Karardan önce seçim

ANKARABAŞKENT kulislerinde AKP’nin kapatma kararı çıkması halinde erken seçime gideceği tahmini/yorumu çok konuşuldu. Tek farklı ses AKP eski Başkanvekili Salih Kapusuz’dan duyuldu.

Salih Kapusuz, kararı beklemeden 29 Haziran Pazar günü erken genel ve yerel seçim önerdi.

Salih Kapusuz’a gerekçesini sorduk, anlattı:

- Neden hemen erken seçim?

- Mesele sadece AK Parti’nin sorunu değil. Çözüm yeri Meclis, ama irade göstermezse halka gidilir.

- Peki hemen seçim hukuken mümkün mü?

- Yunanistan kaç defa seçim yaptı! İki ay süre bize yeter, mahalli seçimi de öne alırız.
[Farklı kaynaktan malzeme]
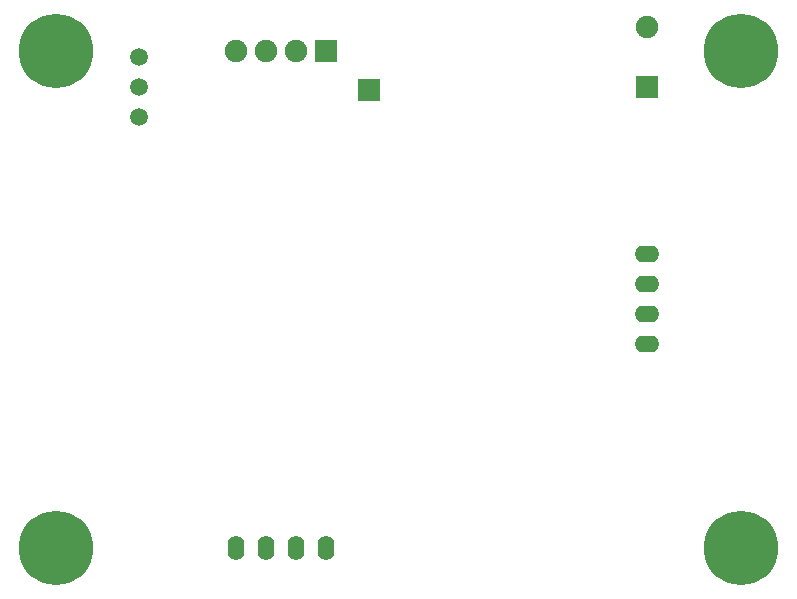
<source format=gbr>
%TF.GenerationSoftware,KiCad,Pcbnew,5.99.0-unknown-5db75805bd~106~ubuntu20.04.1*%
%TF.CreationDate,2021-01-04T23:22:09+00:00*%
%TF.ProjectId,minidriver,6d696e69-6472-4697-9665-722e6b696361,rev?*%
%TF.SameCoordinates,Original*%
%TF.FileFunction,Soldermask,Bot*%
%TF.FilePolarity,Negative*%
%FSLAX46Y46*%
G04 Gerber Fmt 4.6, Leading zero omitted, Abs format (unit mm)*
G04 Created by KiCad (PCBNEW 5.99.0-unknown-5db75805bd~106~ubuntu20.04.1) date 2021-01-04 23:22:09*
%MOMM*%
%LPD*%
G01*
G04 APERTURE LIST*
%ADD10R,1.900000X1.900000*%
%ADD11C,1.900000*%
%ADD12C,1.500000*%
%ADD13C,0.600000*%
%ADD14C,6.300000*%
%ADD15O,2.100000X1.400000*%
%ADD16O,1.400000X2.100000*%
G04 APERTURE END LIST*
D10*
%TO.C,J1*%
X146000000Y-107040000D03*
D11*
X146000000Y-101960000D03*
%TD*%
D12*
%TO.C,IC1*%
X103000000Y-104460000D03*
X103000000Y-107000000D03*
X103000000Y-109540000D03*
%TD*%
D13*
%TO.C,X1*%
X94200000Y-147800000D03*
D14*
X96000000Y-146000000D03*
D13*
X98500000Y-146000000D03*
X97800000Y-144200000D03*
X97800000Y-147800000D03*
X96000000Y-148500000D03*
X93500000Y-146000000D03*
X96000000Y-143500000D03*
X94200000Y-144200000D03*
%TD*%
%TO.C,X4*%
X155800000Y-105800000D03*
X154000000Y-106500000D03*
D14*
X154000000Y-104000000D03*
D13*
X155800000Y-102200000D03*
X151500000Y-104000000D03*
X154000000Y-101500000D03*
X152200000Y-102200000D03*
X152200000Y-105800000D03*
X156500000Y-104000000D03*
%TD*%
D15*
%TO.C,J4*%
X146000000Y-128810000D03*
X146000000Y-126270000D03*
X146000000Y-123730000D03*
X146000000Y-121190000D03*
%TD*%
D13*
%TO.C,X3*%
X155800000Y-144200000D03*
X156500000Y-146000000D03*
X151500000Y-146000000D03*
D14*
X154000000Y-146000000D03*
D13*
X154000000Y-143500000D03*
X154000000Y-148500000D03*
X155800000Y-147800000D03*
X152200000Y-147800000D03*
X152200000Y-144200000D03*
%TD*%
D10*
%TO.C,J2*%
X118810000Y-104000000D03*
D11*
X116270000Y-104000000D03*
X113730000Y-104000000D03*
X111190000Y-104000000D03*
%TD*%
D10*
%TO.C,TP4*%
X122500000Y-107250000D03*
%TD*%
D16*
%TO.C,J5*%
X111190000Y-146000000D03*
X113730000Y-146000000D03*
X116270000Y-146000000D03*
X118810000Y-146000000D03*
%TD*%
D13*
%TO.C,X2*%
X96000000Y-101500000D03*
X98500000Y-104000000D03*
D14*
X96000000Y-104000000D03*
D13*
X97800000Y-105800000D03*
X94200000Y-105800000D03*
X93500000Y-104000000D03*
X94200000Y-102200000D03*
X96000000Y-106500000D03*
X97800000Y-102200000D03*
%TD*%
M02*

</source>
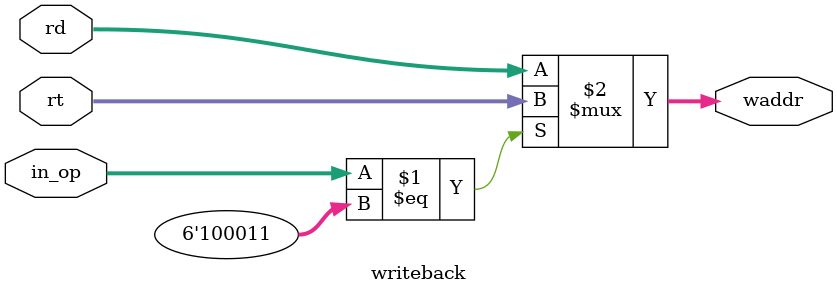
<source format=v>
`timescale 1ns / 1ps


module writeback(
    input [4:0]rt,
    input [4:0]rd,
    output[4:0]waddr,
    input [5:0]in_op
    );
assign waddr=(in_op==6'b100011)?rt:rd;
endmodule

</source>
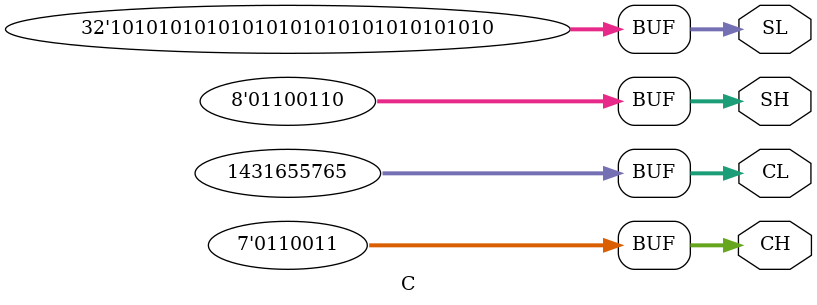
<source format=v>


module A (CH, CL, SH, SL);

wire	[31:6]	S1L;
wire	[39:32]	S1H;
wire	[31:6]	C1L;
wire	[38:32]	C1H;

output	[31:0]	SL;
output	[31:0]	CL;
output	[47:32]	SH;
output	[47:32]	CH;

B B0	(C1H[38:32], {C1L[31:6], CL[5:0]}, S1H[39:32], {S1L[31:6], SL[5:0]});

initial begin
   #1 $display("C1H=%h, {C1L, CL}={%h, %h}, S1H=%h, {S1L, SL}={%h, %h}",
	       C1H, C1L, CL, S1H, S1L, SL);
end

endmodule

module B (CH, CL, SH, SL);

output	[37:32]	CH;
output	[31:0]	CL;
output	[38:32]	SH;
output	[31:0]	SL;

C C0	(CH, CL, SH, SL);

endmodule

module C (CH, CL, SH, SL);

output	[38:32]	CH;
output	[31:0]	CL;
output	[39:32]	SH;
output	[31:0]	SL;

   assign	CH = 6'h33;
   assign	CL = 32'h55555555;
   assign	SH = 7'h66;
   assign	SL = 32'haaaaaaaa;
endmodule

</source>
- Anayasa gereği olarak...

- Evet, Anayasa 127’ye göre, iki seçim arasında asgari bir yıldan fazla süre yoksa birleştirilir.

- Neden bu yolu öneriyorsunuz?

- Referanduma gidilse bile yine halkın önüne iki sandık gelecekti, böylesi daha iyi.

- Erken genel ve yerel seçim AKP’ye yarar mı?

- Biz arazideyiz, halk tepkili. Üstelik lider de yasaksız, partisinin başında olacak.

- Bu önerinizi Başbakan’a ilettiniz mi?

- Hayır, partiden kimseyle konuşmadım, sadece MHP’ye açtım.

Salih Kapusuz’un hesabı ortada: 27 Nisan bildirisi sonrasını andıran rüzgár yakalayan AKP’nin hemen seçim sandığına gitmesi halinde anayasal çoğunluğu bile yakalayabileceğini... Milli irade desteğiyle parti kapatmayı önleyeceğini düşünüyor. Ya da en azından muhalefeti seçim korkusuyla parti kapatmaya karşı yasal düzenlemede AKP’nin yanına çekmeyi deniyor.

AKP yönetimi bu projeye sıcak bakar mı, önümüzdeki günlerde göreceğiz.

Gazman’ın Ankara kriteri

AVRUPA Birliği Başbakanı Barroso’nun ani AKP sevdasının arkasında Nabucco’da beklediği tavizlerin yatabileceğini yazdım (13 Nisan). Ayrıntılarını dünkü Referans’ın manşetinde okudum. (AB’den Nabucco için çifte baskı-Begüm Gürsoy). Dediğim gibi AB hem geçiş ücretinde ciddi bir taviz bekliyor, hem de -artık her nedense- Nabucco pazarlığında yetkinin Dışişleri’ne geçmesini öneriyor.

Gözüken o ki, AKP, AB’ye siyaseten rehin düştükçe Türkiye’ye yaramıyor.

Yabancı muhabire baskı

AVRUPA’ya Türkiye’yi yabancı başkentlerde şikáyet yetmiyor anlaşılan.

AKP kurmayları Türkiye’den yazılan haber ve yorumları yakın takibe almış vaziyette. Basın Yayın tarafından çevrilen makale ve haberler tabir yerindeyse satır satır taranıyor. Kapatma davasını mahkûm eden yorum içermiyorsa, yabancı gazetelerin merkezleri doğrudan aranarak editöre yazanı uyarması ve hatta kovması yönünde baskı kuruluyor. Bu baskının son örneğini biliyorum. Yabancı gazetenin muhabiri, ısrarla ismini saklı tutmamı istediği için saygı gösteriyorum.

Yabancı gazetede çıkan makale, hangi AKP yöneticisinin kimi aradığı, ne dediği -ve fakat sonuç alamadığı- belli. Belki bir gün AKPM bildiri skandalında olduğu gibi daha açık yazılır.

Ama peşinen uyarayım: Yabancılar gazeteciyi şikáyeti "demokrasi ölçüsü" olarak kabul etmezler.